Anyway, whenever the sensor caught the heartbeat, they would pump the little cuff and try to catch a pressure measurement. The conclusion was that hers was somewhat high but not critically so, and we've now started on medication (Amlodipine) to try to bring it down. There's some faint hope that she might get a little vision back as the blood pressure drops, but I'm not counting on it--she's old and it has been several days, probably, since the detachment. I've also got prescription kidney disease food for her, though I won't push to get her on it until I'm home next Friday. I did try it on her, and to my surprise it seems to be tasty. The problem will be keeping the other 2 from eating it, not getting her to go for it.

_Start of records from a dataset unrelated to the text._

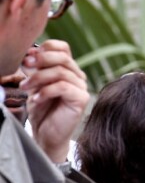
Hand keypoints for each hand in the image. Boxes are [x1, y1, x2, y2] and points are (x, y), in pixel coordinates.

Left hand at [20, 40, 89, 162]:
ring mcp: (81, 88)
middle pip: (62, 57)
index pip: (62, 48)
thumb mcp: (34, 84)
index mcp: (68, 69)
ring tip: (26, 88)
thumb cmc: (42, 111)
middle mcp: (77, 76)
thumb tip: (29, 53)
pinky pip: (63, 87)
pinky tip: (37, 99)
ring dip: (38, 78)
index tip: (28, 56)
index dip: (45, 48)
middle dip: (40, 60)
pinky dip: (46, 91)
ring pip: (60, 72)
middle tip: (25, 66)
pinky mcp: (81, 99)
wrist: (47, 134)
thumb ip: (34, 69)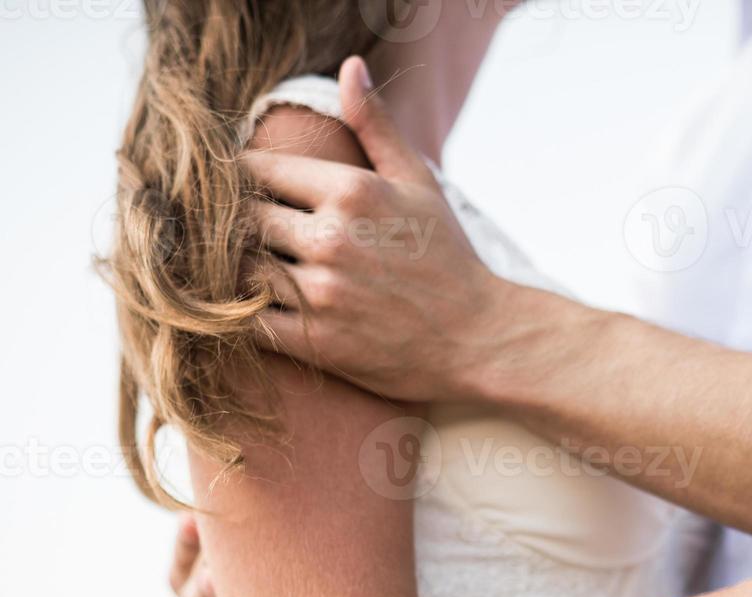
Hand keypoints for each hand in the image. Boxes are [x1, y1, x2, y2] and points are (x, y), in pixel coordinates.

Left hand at [244, 56, 518, 403]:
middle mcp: (331, 238)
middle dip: (236, 223)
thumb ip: (376, 126)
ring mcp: (321, 293)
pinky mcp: (316, 341)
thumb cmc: (448, 258)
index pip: (257, 169)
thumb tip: (351, 66)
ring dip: (236, 267)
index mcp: (351, 191)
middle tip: (245, 232)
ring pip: (238, 267)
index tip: (250, 191)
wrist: (481, 340)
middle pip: (240, 218)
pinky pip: (249, 319)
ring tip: (250, 267)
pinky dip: (241, 312)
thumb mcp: (419, 183)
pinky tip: (256, 306)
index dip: (243, 179)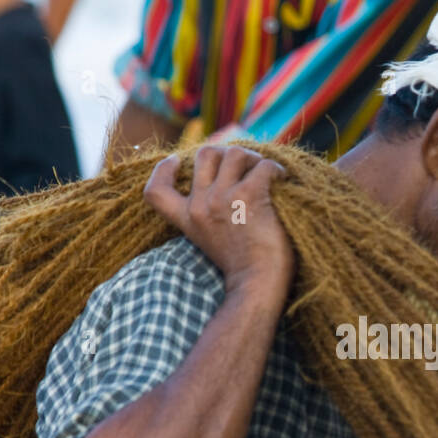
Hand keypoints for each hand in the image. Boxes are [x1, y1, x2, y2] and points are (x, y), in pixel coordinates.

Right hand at [143, 146, 291, 298]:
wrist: (258, 285)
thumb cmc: (244, 268)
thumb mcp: (210, 240)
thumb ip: (207, 215)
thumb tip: (221, 183)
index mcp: (188, 219)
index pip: (155, 190)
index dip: (163, 169)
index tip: (177, 160)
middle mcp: (201, 205)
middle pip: (206, 154)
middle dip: (228, 153)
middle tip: (246, 168)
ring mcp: (223, 198)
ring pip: (235, 153)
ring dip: (255, 159)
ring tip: (267, 175)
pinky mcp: (249, 196)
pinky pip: (264, 166)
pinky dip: (277, 170)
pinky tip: (282, 183)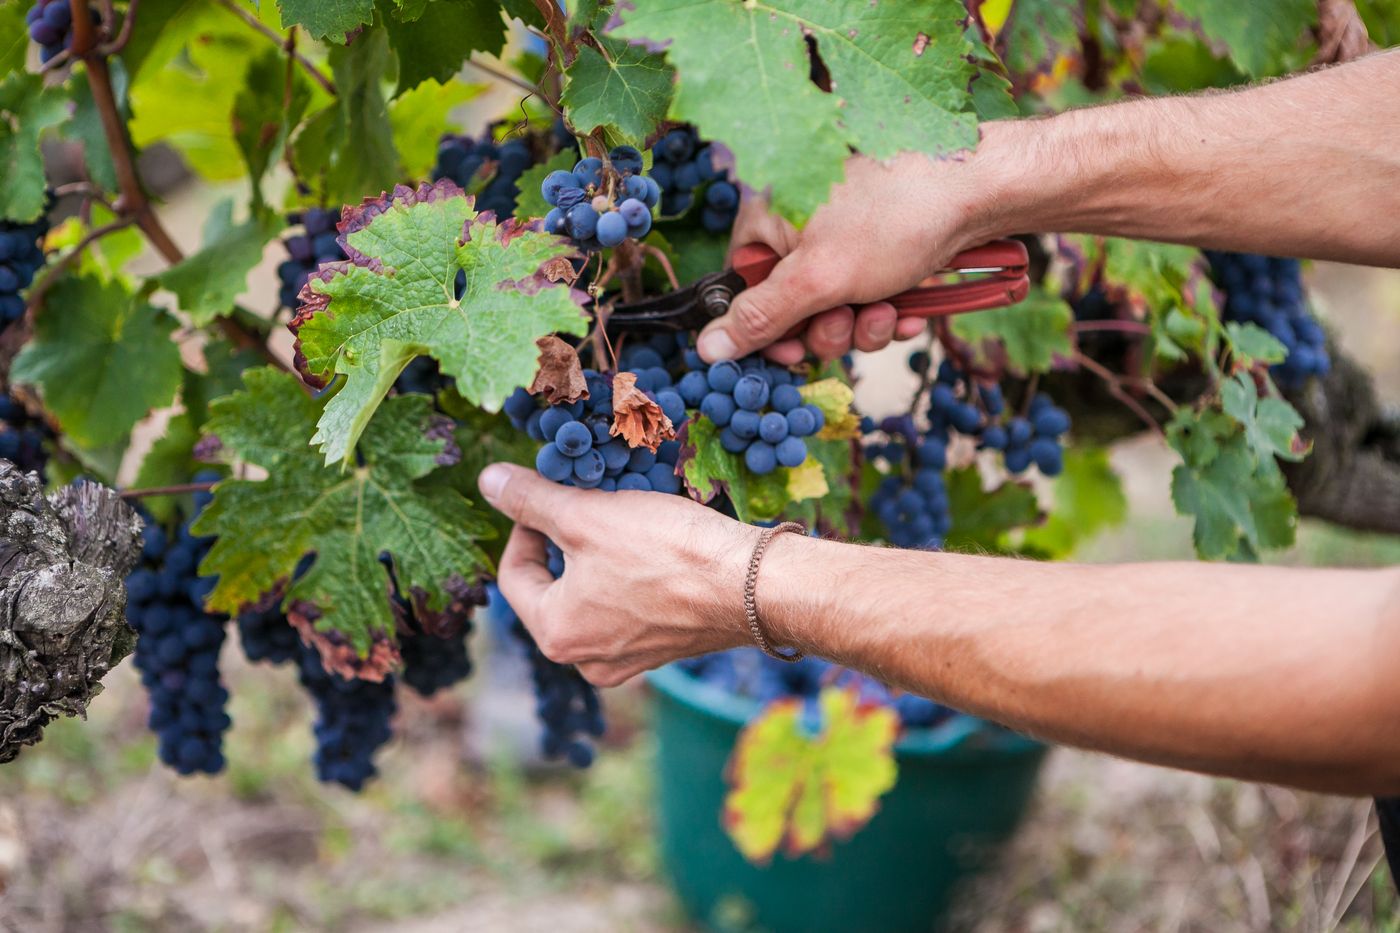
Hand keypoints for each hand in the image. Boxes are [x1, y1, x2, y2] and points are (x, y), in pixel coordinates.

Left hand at [477, 462, 760, 685]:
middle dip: (564, 542)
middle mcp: (586, 660)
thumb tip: (488, 481)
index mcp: (556, 635)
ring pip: (592, 596)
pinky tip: (653, 546)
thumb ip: (531, 500)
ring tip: (620, 520)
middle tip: (585, 504)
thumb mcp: (587, 516)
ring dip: (598, 556)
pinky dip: (630, 576)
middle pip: (553, 588)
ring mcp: (628, 660)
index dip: (524, 525)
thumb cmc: (667, 553)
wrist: (754, 584)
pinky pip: (628, 607)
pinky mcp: (664, 648)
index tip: (549, 494)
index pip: (514, 574)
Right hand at [697, 151, 994, 365]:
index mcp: (769, 215)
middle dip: (824, 327)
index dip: (764, 327)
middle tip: (848, 319)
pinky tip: (908, 309)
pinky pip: (867, 300)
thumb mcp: (817, 277)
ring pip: (833, 310)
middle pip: (790, 306)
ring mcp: (843, 240)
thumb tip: (705, 348)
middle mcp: (801, 225)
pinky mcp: (880, 253)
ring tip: (887, 309)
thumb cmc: (894, 218)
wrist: (982, 191)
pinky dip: (886, 314)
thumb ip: (760, 316)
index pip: (742, 286)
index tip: (792, 350)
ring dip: (860, 325)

Agatha has lived with the kidney disease at a stable level for a long time, but it looks like we're now starting to slide downhill. The goal is to make the slide as slow as possible while keeping her comfortable.
I've rambled long enough, I guess, but the bottom line is vet #1 was right about the retinas, wrong about the lenses, and was seriously wrong when he failed to look at anything beyond that. Was he making his own call that no more efforts should be put into a 17 year old cat, or did he just fail to look at the chart and see the kidney disease, or is he completely unaware of the connection of detached retinas and hypertension? I don't know, but I'm sure I will not take another pet to see him.